All of the Irish defensive backs returning from 2016 will also be able to return next season. Only Nick Watkins is a senior, and he will yet have a year of eligibility remaining after this season. That holds true even if including the rover position, with Tranquill there fitting the description just applied to Watkins.

Notre Dame returns 19 starts from last fall at cornerback, though two come from junior Shaun Crawford who tore his Achilles tendon in the season’s second game, a 39-10 victory over Nevada. While Crawford’s ability is real and his value to the depth chart tangible, he is superfluous to this conversation until proven healthy, and that will certainly not be this spring. For a reminder’s sake, one reader followed the commitment of consensus four-star cornerback Kalon Gervin by asking, “When was the last time ND got a true CB in Gervin ranked this high?” Only two years ago, Crawford is the answer. He was the No. 7 cornerback in the 2015 class, per rivals.com.

Two more of those starts come from junior Nick Coleman, who fell down the depth chart after starting two of last season’s first three games. Barring unforeseen growth, his contributions at cornerback are likely in the past, though he may yet remain in the defensive backfield.

That leaves Watkins, who also missed last season due to a broken arm, and sophomores Julian Love (eight starts), Donte Vaughn (four) and Troy Pride (three). This spring may not reveal which two among those four will start come fall, but it should give a strong indication as to any comfort level within Elko’s defense.

Love would seem a frontrunner—his eight starts were the season’s final eight games—while Vaughn and Pride remain more theoreticals than proven commodities. Vaughn started against Syracuse, Stanford, Navy and Army. Pride started against Stanford, Miami and USC.

No defensive coordinator will gripe about having this variety of options, especially in today’s era of football when a third cornerback is needed on the field as often as not. Notre Dame may have as many as five viable possibilities at the position. This spring four will look to impress.

● **Exercise instructions**:
(a) In the cornerback preview, where did Shaun Crawford rank among cornerbacks in the 2015 class?
(b) Name every opposing team mentioned in the cornerback preview.

● **Data block**:
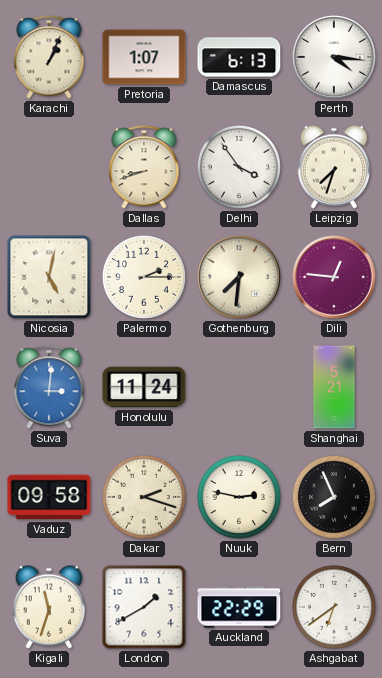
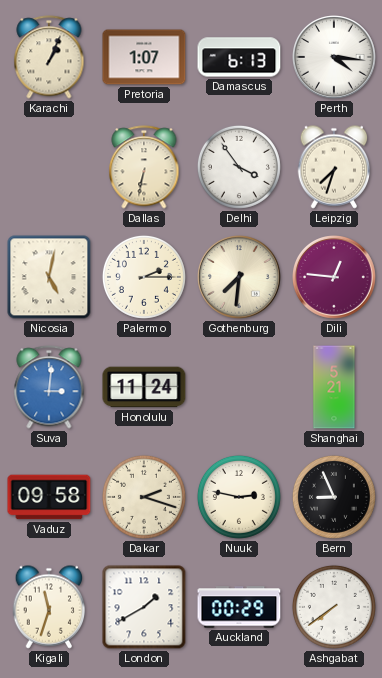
Dallas: 8:42 -> 6:32
Bern: 7:56 -> 8:56
Auckland: 22:29 -> 00:29
Ashgabat: 6:39 -> 7:39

● **Written answers**:
(a) He was the No. 7 cornerback in the 2015 class, per rivals.com.

(b) Nevada, Syracuse, Stanford, Navy, Army, Miami, USC